§ Work to complete
For this exercise, repeat the records below exactly as written.

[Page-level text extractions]
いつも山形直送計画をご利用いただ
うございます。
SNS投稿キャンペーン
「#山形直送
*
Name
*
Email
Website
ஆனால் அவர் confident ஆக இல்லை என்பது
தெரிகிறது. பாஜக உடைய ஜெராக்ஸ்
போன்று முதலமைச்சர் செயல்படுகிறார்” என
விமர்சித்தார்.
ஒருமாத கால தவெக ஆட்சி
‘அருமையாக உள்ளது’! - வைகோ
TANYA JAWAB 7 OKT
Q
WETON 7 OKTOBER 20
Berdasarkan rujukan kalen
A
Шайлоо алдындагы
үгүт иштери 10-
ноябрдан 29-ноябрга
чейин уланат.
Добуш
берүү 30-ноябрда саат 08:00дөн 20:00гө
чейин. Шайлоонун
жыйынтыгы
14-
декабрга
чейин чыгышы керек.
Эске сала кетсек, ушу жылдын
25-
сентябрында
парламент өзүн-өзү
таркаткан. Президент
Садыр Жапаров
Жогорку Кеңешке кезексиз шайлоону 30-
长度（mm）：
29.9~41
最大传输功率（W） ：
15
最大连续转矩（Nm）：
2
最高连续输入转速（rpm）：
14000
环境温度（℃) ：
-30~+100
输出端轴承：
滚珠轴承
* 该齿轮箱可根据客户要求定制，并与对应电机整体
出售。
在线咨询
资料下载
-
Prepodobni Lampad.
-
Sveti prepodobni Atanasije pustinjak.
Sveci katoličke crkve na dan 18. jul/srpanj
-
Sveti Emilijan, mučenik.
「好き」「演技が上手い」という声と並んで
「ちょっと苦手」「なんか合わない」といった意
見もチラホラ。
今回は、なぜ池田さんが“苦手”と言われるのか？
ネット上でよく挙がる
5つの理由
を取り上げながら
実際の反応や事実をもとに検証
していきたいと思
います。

§ Exercise output
いつも山形直送計画をご利用いただ
うございます。
SNS投稿キャンペーン
「#山形直送
*
Name
*
Email
Website
ஆனால் அவர் confident ஆக இல்லை என்பது
தெரிகிறது. பாஜக உடைய ஜெராக்ஸ்
போன்று முதலமைச்சர் செயல்படுகிறார்” என
விமர்சித்தார்.
ஒருமாத கால தவெக ஆட்சி
‘அருமையாக உள்ளது’! - வைகோ
TANYA JAWAB 7 OKT
Q
WETON 7 OKTOBER 20
Berdasarkan rujukan kalen
A
Шайлоо алдындагы
үгүт иштери 10-
ноябрдан 29-ноябрга
чейин уланат.
Добуш
берүү 30-ноябрда саат 08:00дөн 20:00гө
чейин. Шайлоонун
жыйынтыгы
14-
декабрга
чейин чыгышы керек.
Эске сала кетсек, ушу жылдын
25-
сентябрында
парламент өзүн-өзү
таркаткан. Президент
Садыр Жапаров
Жогорку Кеңешке кезексиз шайлоону 30-
长度（mm）：
29.9~41
最大传输功率（W） ：
15
最大连续转矩（Nm）：
2
最高连续输入转速（rpm）：
14000
环境温度（℃) ：
-30~+100
输出端轴承：
滚珠轴承
* 该齿轮箱可根据客户要求定制，并与对应电机整体
出售。
在线咨询
资料下载
-
Prepodobni Lampad.
-
Sveti prepodobni Atanasije pustinjak.
Sveci katoličke crkve na dan 18. jul/srpanj
-
Sveti Emilijan, mučenik.
「好き」「演技が上手い」という声と並んで
「ちょっと苦手」「なんか合わない」といった意
見もチラホラ。
今回は、なぜ池田さんが“苦手”と言われるのか？
ネット上でよく挙がる
5つの理由
を取り上げながら
実際の反応や事実をもとに検証
していきたいと思
います。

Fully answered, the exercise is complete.